Dan - it wasnt me who brought up the cost. I know what it will take to buy one. I did not say anything other than what I meant. Which is that I would buy one if (or when) I find one.


----------



## Charles (Jan 2, 2008)

John
But you got one....just needs a bit of retrofit!


----------



## John Allman (Jan 2, 2008)

Charles -Yes. I do. And it is very nice. But I like it enough NOT to reengineer it, so continue to look. One of these days, I will find one. Hope to see you soon, 

John


----------



## zephyra (Jan 2, 2008)

Posted By John Allman on 04/27/2009 2:28 PM
Charles -Yes. I do. And it is very nice. But I like it enough NOT to reengineer it, so continue to look. One of these days, I will find one. Hope to see you soon, 

John

John I understand the Aster AD60 is almost ready to ship - it is known as the Southern Hemispere Big Boy.

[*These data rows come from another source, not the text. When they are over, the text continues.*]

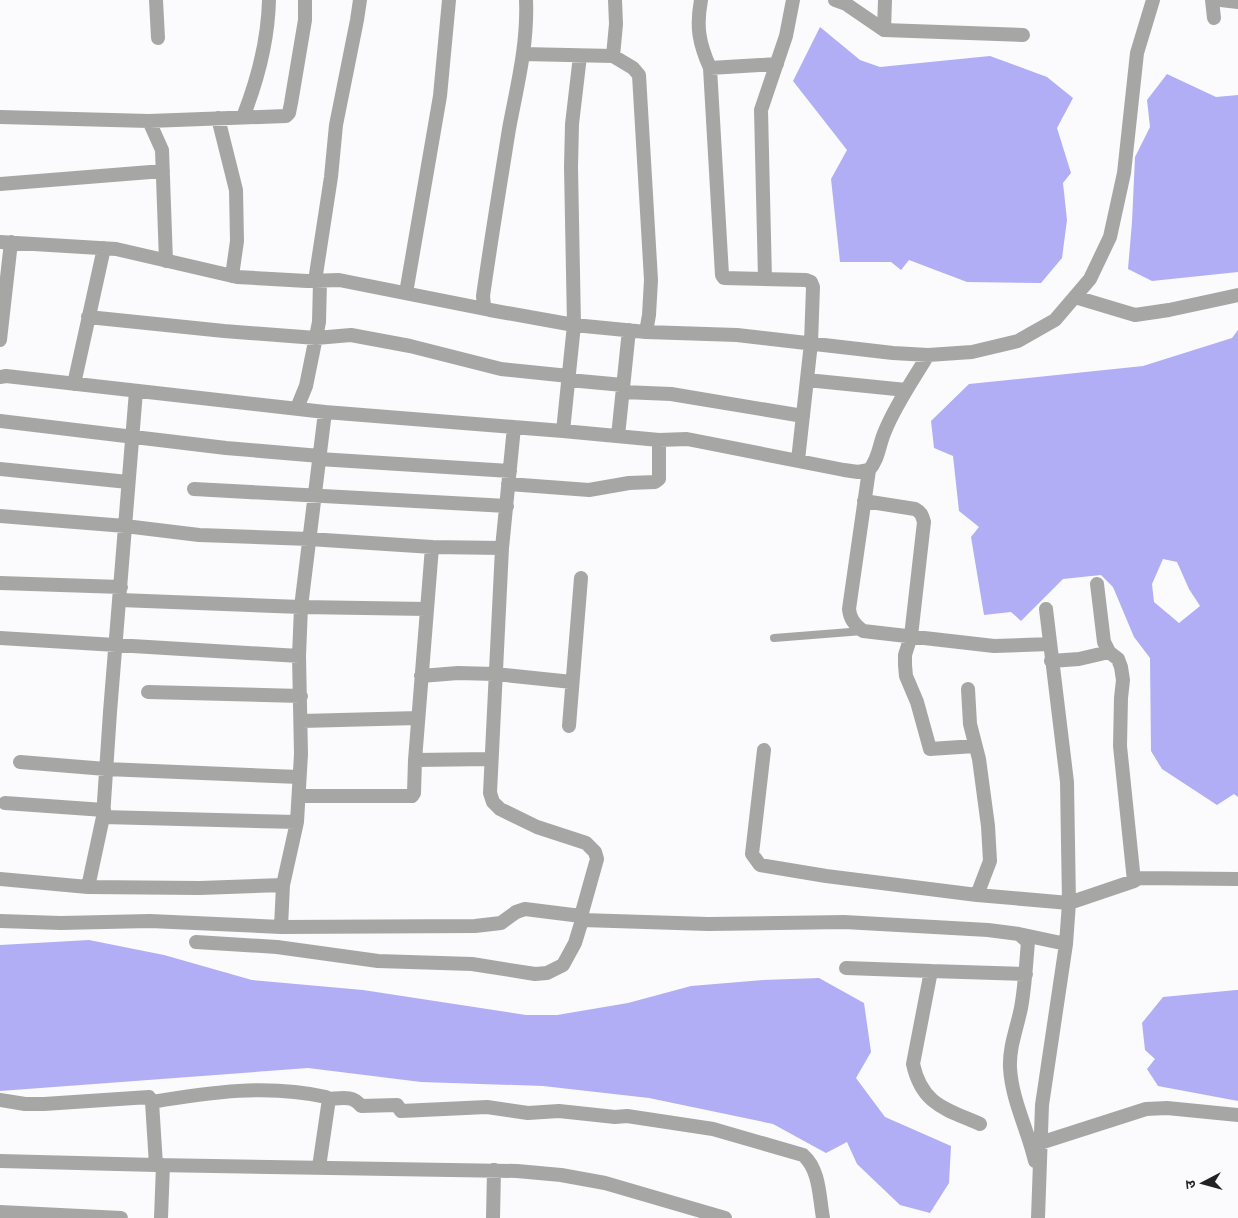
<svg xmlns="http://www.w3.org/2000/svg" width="1238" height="1218" viewBox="0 0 1238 1218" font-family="Inter,'Noto Sans Devanagari',sans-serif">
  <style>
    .water { fill: #b1aef5; fill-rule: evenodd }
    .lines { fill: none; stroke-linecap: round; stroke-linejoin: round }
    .service { stroke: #a6a7a5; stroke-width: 8 }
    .minor { stroke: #a6a7a5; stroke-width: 14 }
  </style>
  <rect width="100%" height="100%" fill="#fbfbfe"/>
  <path class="water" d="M820 27 860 60 880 67 990 56 1047 77 1073 98 1057 128 1071 173 1063 183 1067 220 1062 258 1041 283 967 282 909 260 901 270 891 262H840L831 179 847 150 793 81Z
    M1167 74 1216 97 1238 95V272L1152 281 1128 269 1132 222 1135 157 1150 127 1147 100Z
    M1238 330V797L1234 794 1217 805 1162 769 1151 751 1150 658 1134 637 1113 587 1101 575 1063 579 1021 621 1011 612 984 615 971 537 979 527 959 511 953 456 934 448 931 421 969 384 1143 366 1232 338ZM1163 559 1177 562 1189 589 1200 606 1179 623 1154 602 1152 584Z
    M89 940 164 955 252 980 363 990 526 1015H557L628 1003 691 986 763 980 819 978 864 1003 871 1052 856 1078 885 1117 951 1146 949 1183 930 1213 900 1205 857 1164 847 1142 826 1153 773 1124 649 1098 543 1086 421 1082 308 1068 0 1091V945Z
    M1236 990H1238V1101L1158 1086 1147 1069 1155 1059 1145 1050 1142 1023 1163 997Z"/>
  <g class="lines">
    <path class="service" d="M774 638 863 631"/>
    <path class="minor" d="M156 0 158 38
      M615 0 616 24 613 56 633 68 639 75 651 280 649 315 646 332
      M701 0C696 27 699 43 710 68L722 275 724 278 806 280 811 282 813 287 811 343 798 460
      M835 0 846 4 884 30 1023 35
      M1212 0 1214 18
      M1221 0 1238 2
      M884 30 885 0
      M523 54 613 56
      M580 56 572 124 571 167 574 325 646 332 737 335 893 353 928 355 972 352 1018 341 1055 320 1090 279 1110 237 1124 173 1137 53 1153 0
      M710 68 777 64
      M0 117 149 121 286 116 289 113 291 103 305 20V0
      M243 117C258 79 268 41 269 0
      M218 118 236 190 237 241 232 276
      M149 121 162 150 166 261
      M0 184 163 171
      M0 242 116 249 237 277 307 281 339 280 490 310
      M765 279 761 110 786 36 793 0
      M315 281 331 177 336 125 357 20 360 0
      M406 293 440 96 449 0
      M1075 297 1135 315 1169 310 1238 295
      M88 317 224 331 316 338 351 335 410 346 501 369 569 376
      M0 340 11 242
      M0 377 6 376 325 412 563 431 574 325 490 310 484 306 483 296C491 240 500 185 509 129 517 86 528 44 526 0
      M569 380 623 385
      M807 380 906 390
      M74 384 104 248
      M623 392 671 394 803 416
      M297 408 306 386 319 322 320 281
      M0 421 226 448 320 456
      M514 427 502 548 490 793 493 802 500 809 537 827 586 843 595 852 597 859 581 916
      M563 431 659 440 687 439 844 470 858 472 869 470C879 459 879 444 885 431 896 404 913 380 928 355
      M618 436 629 330
      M319 459 510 471
      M0 469 128 482
      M869 470 849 609C850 619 854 624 863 631L994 646 1050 644
      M508 484 589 490 629 483 655 482 659 479V440
      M194 489 507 506
      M864 501 915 509C921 512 922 515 924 522L911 636 905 655V665L906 676 917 702 930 749 975 746
      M0 516 125 526 199 535 309 539 432 547 502 548
      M0 583 121 587
      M1097 584 1104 642 1109 652 1118 659 1121 667 1123 680 1121 698 1120 746 1134 881
      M120 600 301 607 427 609
      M0 638 299 656
      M1051 661 1079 659 1109 652
      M421 676 458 673 495 674 572 682
      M968 689 970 724 979 759 988 826 990 861 977 895
      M148 692 301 696
      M301 721 418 718
      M569 726 581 578
      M764 750 752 854 760 865 826 876 977 895 1069 903 1067 782 1046 609
      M415 760 491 759
      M20 762 106 769 299 777
      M299 796H412L414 793 415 760 432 547
      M5 803 104 810
      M103 817 297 822
      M0 879 88 887 200 888 283 885
      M88 887 103 817 110 712 136 391
      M0 921 61 923 150 921 281 927 475 926 501 923 516 912 525 909 581 916 582 920 708 924 844 922 988 930 1019 934 1066 944
      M281 927 283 885 297 822 301 754 299 656 301 607 325 412
      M1019 934 1028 942C1026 964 1025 986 1021 1008 1017 1028 1009 1047 1010 1068 1012 1101 1028 1130 1035 1161
      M196 942 277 947 378 961 472 964 535 974 547 973 563 965 575 943 582 920
      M846 968 931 971
      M329 1099C342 1098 353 1095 361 1106L397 1105 401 1111 487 1107 528 1113 559 1111 615 1117 627 1116 713 1129 803 1155C820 1170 819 1196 823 1218
      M0 1100 25 1104H44L149 1097 152 1102 156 1165
      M152 1102C210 1092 268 1084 326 1097L329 1099 319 1167
      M980 1124C946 1109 922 1105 913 1064L931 971 1026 974
      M1040 1143 1146 1109 1167 1108 1238 1115
      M0 1161 156 1165 517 1171 561 1175 605 1183 725 1218
      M0 1212 121 1218
      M161 1218 163 1165
      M493 1218 494 1170
      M1038 1218 1042 1105 1066 944 1069 903 1134 881 1139 878 1238 879"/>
  </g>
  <g transform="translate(1203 1183) rotate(264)" stroke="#fbfbfe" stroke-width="4" paint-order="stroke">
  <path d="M0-4L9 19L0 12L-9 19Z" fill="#222224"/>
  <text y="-8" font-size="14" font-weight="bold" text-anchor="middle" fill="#222224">उ</text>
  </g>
</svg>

I've postponed my retirement (again) and have one on order.

Not sure why/how Aster decided to re-issue the AD60, maybe they could do the same for the Big Boy.........

Robert


----------



## John Allman (Jan 2, 2008)

I had heard they reissued the kits because they had many spare parts and basically only had to kit them to sell. So you can consider the AD60 a SPEV. (spare parts elimination vehicle)


----------



## Steve S. (Jan 2, 2008)

I had heard they reissued the kits because they had many spare parts and basically only had to kit them to sell

That too could be the reason for the second run of BB's. When you consider that most BB's never see the track (are mantle queens), Aster may have realized this and had enough parts to get started on a second run. Who knows, but makes for interesting speculation.


----------